On 2023-10-27 at 15:32:58 +0300, Ilpo Järvinen wrote:
On Fri, 27 Oct 2023, Maciej Wieczór-Retman wrote:
On 2023-10-24 at 12:26:26 +0300, Ilpo Järvinen wrote:
- ksft_print_msg("%s Check cache miss rate within %lu%%\n",
ret ? "Fail:" : "Pass:", max_diff_percent);
ksft_print_msg("%s Check cache miss rate changed more than %.1f%%\n",
ret ? "Fail:" : "Pass:", (float)min_diff_percent);
Shouldn't "Fail" and "Pass" be flipped in the ternary operator? Or the condition sign above "<" should be ">"?
I must not touch ret ? "Fail:" : "Pass:" logic, it's the correct way around. If I'd touch it, it'd break what the calling code assumes about the return value.
(More explanation below).
Now it looks like if (avg_diff * 100) is smaller than the min_diff_percent the test is supposed to fail but the text suggests it's the other way around.
I also ran this selftest and that's the output:
# Pass: Check cache miss rate changed more than 3.0% # Percent diff=45.8 # Number of bits: 4 # Average LLC val: 322489 # Cache span (lines): 294912 # Pass: Check cache miss rate changed more than 2.0% # Percent diff=38.0 # Number of bits: 3 # Average LLC val: 445005 # Cache span (lines): 221184 # Pass: Check cache miss rate changed more than 1.0% # Percent diff=27.2 # Number of bits: 2 # Average LLC val: 566145 # Cache span (lines): 147456 # Pass: Check cache miss rate changed more than 0.0% # Percent diff=18.3 # Number of bits: 1 # Average LLC val: 669657 # Cache span (lines): 73728 ok 1 CAT: test
The diff percentages are much larger than the thresholds they're supposed to be within and the test is passed.
No, the whole test logic is changed dramatically by this patch and failure logic is reverse now because of it. Note how I also altered these things:
- MAX_DIFF_PERCENT -> MIN_DIFF_PERCENT_PER_BIT
- max_diff_percent -> min_diff_percent
- "cache miss rate within" -> "cache miss rate changed more than"
The new CAT test measures the # of cache misses (or in case of L2 CAT test, LLC accesses which is used as a proxy for L2 misses). Then it takes one bit away from the allocation mask and repeats the measurement.
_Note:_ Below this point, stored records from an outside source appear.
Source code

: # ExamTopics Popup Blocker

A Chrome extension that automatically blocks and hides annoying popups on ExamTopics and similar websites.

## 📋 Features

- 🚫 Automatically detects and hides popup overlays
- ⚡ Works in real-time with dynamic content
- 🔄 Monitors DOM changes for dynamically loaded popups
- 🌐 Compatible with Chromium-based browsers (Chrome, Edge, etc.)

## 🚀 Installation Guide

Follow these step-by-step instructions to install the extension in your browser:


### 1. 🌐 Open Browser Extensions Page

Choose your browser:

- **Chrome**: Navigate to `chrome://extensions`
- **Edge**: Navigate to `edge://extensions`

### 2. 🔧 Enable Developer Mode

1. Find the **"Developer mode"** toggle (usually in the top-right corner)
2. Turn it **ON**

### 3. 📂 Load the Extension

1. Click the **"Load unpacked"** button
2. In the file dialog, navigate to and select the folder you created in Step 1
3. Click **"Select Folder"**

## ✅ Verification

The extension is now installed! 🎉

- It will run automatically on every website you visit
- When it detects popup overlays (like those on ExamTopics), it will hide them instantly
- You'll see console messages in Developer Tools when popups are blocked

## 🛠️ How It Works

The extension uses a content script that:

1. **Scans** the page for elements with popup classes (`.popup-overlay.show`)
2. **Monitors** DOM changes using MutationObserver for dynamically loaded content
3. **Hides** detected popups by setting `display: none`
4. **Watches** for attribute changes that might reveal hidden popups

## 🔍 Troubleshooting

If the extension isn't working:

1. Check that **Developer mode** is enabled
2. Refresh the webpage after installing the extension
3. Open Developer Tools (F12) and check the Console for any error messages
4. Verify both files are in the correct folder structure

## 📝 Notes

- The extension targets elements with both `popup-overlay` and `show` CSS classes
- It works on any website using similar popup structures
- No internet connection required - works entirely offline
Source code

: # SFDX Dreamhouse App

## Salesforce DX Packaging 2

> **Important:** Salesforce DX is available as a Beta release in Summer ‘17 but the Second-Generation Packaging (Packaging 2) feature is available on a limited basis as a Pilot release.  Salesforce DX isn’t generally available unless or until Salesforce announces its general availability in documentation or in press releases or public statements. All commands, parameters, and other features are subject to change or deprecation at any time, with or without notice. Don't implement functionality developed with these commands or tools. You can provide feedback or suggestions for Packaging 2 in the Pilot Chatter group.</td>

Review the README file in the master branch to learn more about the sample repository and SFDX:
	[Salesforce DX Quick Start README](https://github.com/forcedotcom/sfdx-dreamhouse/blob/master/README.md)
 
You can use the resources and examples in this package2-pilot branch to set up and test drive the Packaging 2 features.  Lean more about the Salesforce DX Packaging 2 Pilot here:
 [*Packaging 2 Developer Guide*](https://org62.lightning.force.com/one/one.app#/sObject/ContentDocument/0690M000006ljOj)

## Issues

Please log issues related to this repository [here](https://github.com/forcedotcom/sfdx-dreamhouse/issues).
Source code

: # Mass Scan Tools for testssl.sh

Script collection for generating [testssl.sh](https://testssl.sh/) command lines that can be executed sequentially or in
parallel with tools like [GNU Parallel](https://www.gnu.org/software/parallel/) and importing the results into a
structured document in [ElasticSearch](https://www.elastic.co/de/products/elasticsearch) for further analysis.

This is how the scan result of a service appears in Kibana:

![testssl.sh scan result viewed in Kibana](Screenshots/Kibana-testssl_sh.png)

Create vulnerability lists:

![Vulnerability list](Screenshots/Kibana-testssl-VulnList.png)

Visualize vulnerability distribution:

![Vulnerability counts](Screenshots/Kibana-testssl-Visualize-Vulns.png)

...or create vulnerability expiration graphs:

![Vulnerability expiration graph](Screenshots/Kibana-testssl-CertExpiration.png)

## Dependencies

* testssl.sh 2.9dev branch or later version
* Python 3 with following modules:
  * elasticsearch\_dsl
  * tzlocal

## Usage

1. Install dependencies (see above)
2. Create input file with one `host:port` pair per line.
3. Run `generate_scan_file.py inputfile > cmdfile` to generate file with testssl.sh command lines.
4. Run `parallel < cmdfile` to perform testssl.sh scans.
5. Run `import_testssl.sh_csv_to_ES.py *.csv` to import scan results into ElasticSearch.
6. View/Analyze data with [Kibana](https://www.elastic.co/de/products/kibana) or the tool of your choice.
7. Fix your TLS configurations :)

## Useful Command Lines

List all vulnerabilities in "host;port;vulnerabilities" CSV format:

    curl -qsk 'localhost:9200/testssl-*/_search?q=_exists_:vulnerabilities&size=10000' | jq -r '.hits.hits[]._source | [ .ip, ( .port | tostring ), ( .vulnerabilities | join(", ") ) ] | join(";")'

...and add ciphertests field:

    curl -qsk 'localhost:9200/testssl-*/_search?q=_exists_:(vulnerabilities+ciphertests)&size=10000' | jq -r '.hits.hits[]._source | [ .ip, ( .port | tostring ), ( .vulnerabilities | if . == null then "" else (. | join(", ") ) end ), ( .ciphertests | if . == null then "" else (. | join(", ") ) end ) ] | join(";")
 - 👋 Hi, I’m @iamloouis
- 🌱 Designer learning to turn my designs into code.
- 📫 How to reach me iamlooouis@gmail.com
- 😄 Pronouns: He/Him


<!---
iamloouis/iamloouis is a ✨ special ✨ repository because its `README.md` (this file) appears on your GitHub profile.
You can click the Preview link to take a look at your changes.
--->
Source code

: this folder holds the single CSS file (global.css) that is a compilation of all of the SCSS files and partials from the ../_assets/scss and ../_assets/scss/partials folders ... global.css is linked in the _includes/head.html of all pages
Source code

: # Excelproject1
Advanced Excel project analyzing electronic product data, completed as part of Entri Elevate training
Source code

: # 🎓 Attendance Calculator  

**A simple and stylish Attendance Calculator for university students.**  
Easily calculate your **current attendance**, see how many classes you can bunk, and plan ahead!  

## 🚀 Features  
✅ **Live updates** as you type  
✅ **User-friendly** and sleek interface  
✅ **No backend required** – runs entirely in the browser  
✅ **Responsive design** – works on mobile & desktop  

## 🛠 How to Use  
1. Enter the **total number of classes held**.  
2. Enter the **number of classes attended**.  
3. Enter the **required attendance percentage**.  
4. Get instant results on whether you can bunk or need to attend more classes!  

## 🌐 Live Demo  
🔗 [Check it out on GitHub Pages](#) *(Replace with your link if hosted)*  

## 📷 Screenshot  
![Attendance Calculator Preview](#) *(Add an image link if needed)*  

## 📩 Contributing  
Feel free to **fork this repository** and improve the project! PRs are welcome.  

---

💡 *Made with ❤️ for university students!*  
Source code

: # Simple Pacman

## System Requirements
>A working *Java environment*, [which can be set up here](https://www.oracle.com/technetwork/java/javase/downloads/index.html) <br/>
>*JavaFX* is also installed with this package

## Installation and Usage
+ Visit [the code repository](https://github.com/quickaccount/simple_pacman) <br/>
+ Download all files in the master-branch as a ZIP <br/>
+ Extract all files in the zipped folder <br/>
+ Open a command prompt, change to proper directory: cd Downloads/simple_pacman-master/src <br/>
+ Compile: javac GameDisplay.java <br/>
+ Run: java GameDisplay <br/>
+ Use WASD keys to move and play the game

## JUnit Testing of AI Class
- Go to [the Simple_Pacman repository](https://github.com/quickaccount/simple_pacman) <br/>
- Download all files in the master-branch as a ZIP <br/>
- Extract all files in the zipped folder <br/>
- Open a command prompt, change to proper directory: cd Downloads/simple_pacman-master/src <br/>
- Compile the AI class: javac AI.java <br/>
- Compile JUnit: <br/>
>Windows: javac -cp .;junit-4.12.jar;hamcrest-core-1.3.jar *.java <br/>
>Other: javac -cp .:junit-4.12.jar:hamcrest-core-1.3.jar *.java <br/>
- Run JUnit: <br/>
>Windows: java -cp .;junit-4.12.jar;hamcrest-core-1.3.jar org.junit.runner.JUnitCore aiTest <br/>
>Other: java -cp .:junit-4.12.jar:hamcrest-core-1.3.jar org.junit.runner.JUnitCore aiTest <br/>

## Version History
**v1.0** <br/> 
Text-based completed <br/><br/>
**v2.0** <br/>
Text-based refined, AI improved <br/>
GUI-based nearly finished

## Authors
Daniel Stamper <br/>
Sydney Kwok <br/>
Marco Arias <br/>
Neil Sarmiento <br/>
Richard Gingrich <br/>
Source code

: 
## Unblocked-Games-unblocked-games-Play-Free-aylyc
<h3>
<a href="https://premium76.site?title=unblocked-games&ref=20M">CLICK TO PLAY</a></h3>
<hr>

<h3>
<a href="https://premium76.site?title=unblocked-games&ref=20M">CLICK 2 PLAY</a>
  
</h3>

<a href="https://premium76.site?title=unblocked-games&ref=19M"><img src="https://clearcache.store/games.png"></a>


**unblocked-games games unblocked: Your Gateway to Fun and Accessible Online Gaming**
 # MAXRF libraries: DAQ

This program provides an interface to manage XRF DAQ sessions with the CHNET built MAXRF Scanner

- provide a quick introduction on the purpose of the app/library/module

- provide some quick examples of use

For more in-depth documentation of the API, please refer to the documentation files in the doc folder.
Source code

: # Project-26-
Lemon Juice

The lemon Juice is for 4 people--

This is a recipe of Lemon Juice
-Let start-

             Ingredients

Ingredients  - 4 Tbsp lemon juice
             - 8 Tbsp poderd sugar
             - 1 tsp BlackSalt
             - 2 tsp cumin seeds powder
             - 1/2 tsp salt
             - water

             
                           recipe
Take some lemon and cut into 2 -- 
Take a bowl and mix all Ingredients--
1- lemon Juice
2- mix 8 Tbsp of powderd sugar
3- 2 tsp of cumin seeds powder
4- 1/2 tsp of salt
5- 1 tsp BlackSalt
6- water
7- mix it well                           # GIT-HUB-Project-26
If the # of LLC misses changes more than min_diff_precent when the number of bits in the allocation was changed, it is a strong indicator CAT is working like it should. Based on your numbers above, I'm extremely confident CAT works as expected!
I know for a fact that when the selftest is bound to a wrong resource id (which actually occurs on broadwell's with CoD enabled without one of the later patches in this series), this test is guaranteed to fail 100%, there's no noticeable difference measured in LLC misses in that case.
Thanks for explaining. Looking at it again the patch makes sense and seems very coherent.